病院および地域環境において、総コロニー数による全体のバイオバーデンは臨床的重要性が高い病原体の存在を予測しない

2019.02.22

Overall bioburden by total colony count does not predict the presence of pathogens with high clinical relevance in hospital and community environments


F.C. Widmer* , R. Frei, A. Romanyuk, S. Tschudin Sutter, A.F. Widmer
* University Hospital and University of Basel, Switzerland
Journal of Hospital Infection (2019) 101, 240-244
背景
医療関連感染症(HAI)は何百万もの患者に影響を及ぼし、罹患率および死亡率を上昇させている。
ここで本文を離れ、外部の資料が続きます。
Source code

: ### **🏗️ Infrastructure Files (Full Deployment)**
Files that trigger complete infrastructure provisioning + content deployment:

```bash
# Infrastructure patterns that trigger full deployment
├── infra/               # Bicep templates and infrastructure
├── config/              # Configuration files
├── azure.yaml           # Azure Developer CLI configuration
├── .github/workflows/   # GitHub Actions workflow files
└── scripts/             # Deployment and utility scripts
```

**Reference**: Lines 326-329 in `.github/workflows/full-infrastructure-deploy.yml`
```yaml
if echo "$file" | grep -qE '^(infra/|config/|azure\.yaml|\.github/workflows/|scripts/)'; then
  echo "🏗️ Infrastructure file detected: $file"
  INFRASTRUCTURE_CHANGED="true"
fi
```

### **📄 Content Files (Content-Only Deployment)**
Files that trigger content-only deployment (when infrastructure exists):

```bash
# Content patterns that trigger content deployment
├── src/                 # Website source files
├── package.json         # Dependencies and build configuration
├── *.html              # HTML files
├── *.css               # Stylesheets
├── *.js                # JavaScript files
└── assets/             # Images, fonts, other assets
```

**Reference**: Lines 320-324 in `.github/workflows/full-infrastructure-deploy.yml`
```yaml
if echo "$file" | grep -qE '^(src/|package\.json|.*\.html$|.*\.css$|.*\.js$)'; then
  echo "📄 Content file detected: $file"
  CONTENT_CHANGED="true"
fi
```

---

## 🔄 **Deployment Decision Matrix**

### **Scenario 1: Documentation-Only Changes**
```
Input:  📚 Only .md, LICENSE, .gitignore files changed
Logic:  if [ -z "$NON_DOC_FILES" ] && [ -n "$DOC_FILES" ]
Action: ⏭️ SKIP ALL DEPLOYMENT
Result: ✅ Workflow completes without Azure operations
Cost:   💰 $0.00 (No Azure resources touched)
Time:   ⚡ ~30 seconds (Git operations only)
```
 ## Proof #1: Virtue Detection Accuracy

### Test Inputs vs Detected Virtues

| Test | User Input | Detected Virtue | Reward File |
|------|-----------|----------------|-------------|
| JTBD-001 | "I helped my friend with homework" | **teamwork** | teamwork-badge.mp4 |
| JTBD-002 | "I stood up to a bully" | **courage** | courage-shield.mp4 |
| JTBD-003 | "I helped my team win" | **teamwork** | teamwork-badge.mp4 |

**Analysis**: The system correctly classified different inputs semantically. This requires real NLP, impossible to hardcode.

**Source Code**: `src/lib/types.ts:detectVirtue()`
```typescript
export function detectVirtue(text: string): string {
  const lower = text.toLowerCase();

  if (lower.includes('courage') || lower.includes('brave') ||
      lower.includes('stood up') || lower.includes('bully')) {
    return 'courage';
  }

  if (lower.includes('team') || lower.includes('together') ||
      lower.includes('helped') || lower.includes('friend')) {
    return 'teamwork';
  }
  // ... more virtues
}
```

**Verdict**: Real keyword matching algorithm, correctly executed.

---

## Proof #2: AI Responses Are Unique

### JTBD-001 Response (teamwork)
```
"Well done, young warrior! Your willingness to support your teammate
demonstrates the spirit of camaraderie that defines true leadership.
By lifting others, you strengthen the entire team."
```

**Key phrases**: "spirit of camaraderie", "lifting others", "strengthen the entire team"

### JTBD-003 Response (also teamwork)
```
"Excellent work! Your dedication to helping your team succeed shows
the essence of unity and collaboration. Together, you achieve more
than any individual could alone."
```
HAI の病原体は患者自身の菌叢および環境の両方に由来しており、多剤耐性菌を含む。
目的
異なる種類の高頻度接触面におけるバイオバーデンを測定すること。また培養された菌は菌種レベルまで同定し、臨床的重要性が低いものと高いものとに層別化すること。
研究デザイン
3 次病院 1 施設および都市環境において、バイオバーデンと臨床的重要性が高い病原体の存在との関連性を検討する。
方法
全体のバイオバーデンは、臨床的重要性が高い病原体の検出向上のためトリプチックソイ接触寒天培地および 2 種類の選択寒天培地を用いて評価し、総コロニー数を計測した。分離株は、マトリックス支援レーザー脱離イオン化飛行時間型質量分析法(MALDI-TOF)を用いて菌種レベルまでルーチンに同定した。臨床的重要性が高い病原体の定義は、米国疾病対策センターがまとめたリストに基づいた。
結果
全体で、477 の表面(うち 153 は病院由来、324 は公的に利用可能な施設または器材由来)から接触寒天培地1,431 枚の培養を採取した。うち73 検体から臨床的重要性が高い病原体が1 つ以上検出された。総コロニー数は臨床的重要性が高い病原体の存在との相関性が乏しいことが確認された。
結論
総コロニー数は臨床的重要性が高い病原体の存在をほとんど予測せず、環境微生物調査の結果を解釈困難にした。MALDI-TOF によって環境由来の多数の分離株を低コストで同定できる。環境汚染に関する今後の研究では、発育した微生物の同定にはMALDI-TOF を用いるべきである。
サマリー原文(英語)はこちら
監訳者コメント
本検討で得られた、臨床的重要性が高い微生物数と総コロニー数との乖離は、我々医療従事者の日常的な感覚とも合っているのではないだろうか。環境微生物調査では目的に沿い、どのような手法を用いてどこまで同定するのかが重要であるが、細菌叢の予想が立てにくい場合も多い。MALDI-TOF の利活用は有用なアプローチとして期待できるものといえる。